_Assignment 1_
Can you return the records that follow the text line for line and unchanged, omitting the pictures?

Dr. Boli finds this term so useful that he would like to apply it to the arts of civilization as well. Although a few anthropologists and whatnot have used the phrase “cultural neoteny” to describe various aspects of human behavior, they have used it sparingly and inconsistently. We may therefore regard the term as up for grabs.

Cultural neoteny, then, as Dr. Boli defines it, is the persistence of behaviors formerly considered juvenile into adult culture and discourse. It seems to Dr. Boli, who takes a longer view of cultural history than some people do, that the twentieth century was the century in which the culture of the United States, and to a lesser extent Western Europe, and perhaps to a greater extent Japan, refused to grow up.

This process has been gradual, and some of the steps have been bigger leaps than others. We might say it began right after the First World War, when the Flaming Youth of the 1920s began to dictate what was profitable in entertainment. There was a great leap forward in the late 1960s and early 1970s, when perhaps for the first time in history the repudiation of adulthood was adopted as a stated principle by a large part of a generation. To be fair to that generation, the Nixon administration was not a good advertisement for adulthood. But the process has continued since that time, and a wholesale juvenilization of culture has resulted.

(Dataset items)
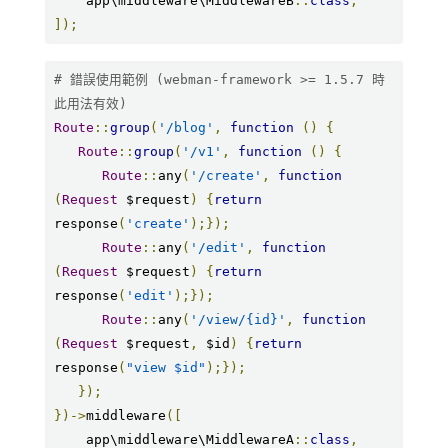
    app\middleware\MiddlewareB
::
class
,
]);
# 錯誤使用範例 (webman-framework >= 1.5.7 時
此用法有效)
Route
::
group
(
'/blog'
,
function
()
{
Route
::
group
(
'/v1'
,
function
()
{
Route
::
any
(
'/create'
,
function
(
Request
 $request
)
{
return
response
(
'create'
);});
Route
::
any
(
'/edit'
,
function
(
Request
 $request
)
{
return
response
(
'edit'
);});
Route
::
any
(
'/view/{id}'
,
function
(
Request
 $request
,
 $id
)
{
return
response
(
"view $id"
);});
});
})->
middleware
([
    app\middleware\MiddlewareA
::
class
,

_Assignment 2_
Would you retype the stretch from "This process has" through "culture has resulted." in the passage on cultural neoteny, word for word?

_Written solution 1_
    app\middleware\MiddlewareB
::
class
,
]);
# 錯誤使用範例 (webman-framework >= 1.5.7 時
此用法有效)
Route
::
group
(
'/blog'
,
function
()
{
Route
::
group
(
'/v1'
,
function
()
{
Route
::
any
(
'/create'
,
function
(
Request
 $request
)
{
return
response
(
'create'
);});
Route
::
any
(
'/edit'
,
function
(
Request
 $request
)
{
return
response
(
'edit'
);});
Route
::
any
(
'/view/{id}'
,
function
(
Request
 $request
,
 $id
)
{
return
response
(
"view $id"
);});
});
})->
middleware
([
    app\middleware\MiddlewareA
::
class
,

_Written solution 2_
This process has been gradual, and some of the steps have been bigger leaps than others. We might say it began right after the First World War, when the Flaming Youth of the 1920s began to dictate what was profitable in entertainment. There was a great leap forward in the late 1960s and early 1970s, when perhaps for the first time in history the repudiation of adulthood was adopted as a stated principle by a large part of a generation. To be fair to that generation, the Nixon administration was not a good advertisement for adulthood. But the process has continued since that time, and a wholesale juvenilization of culture has resulted.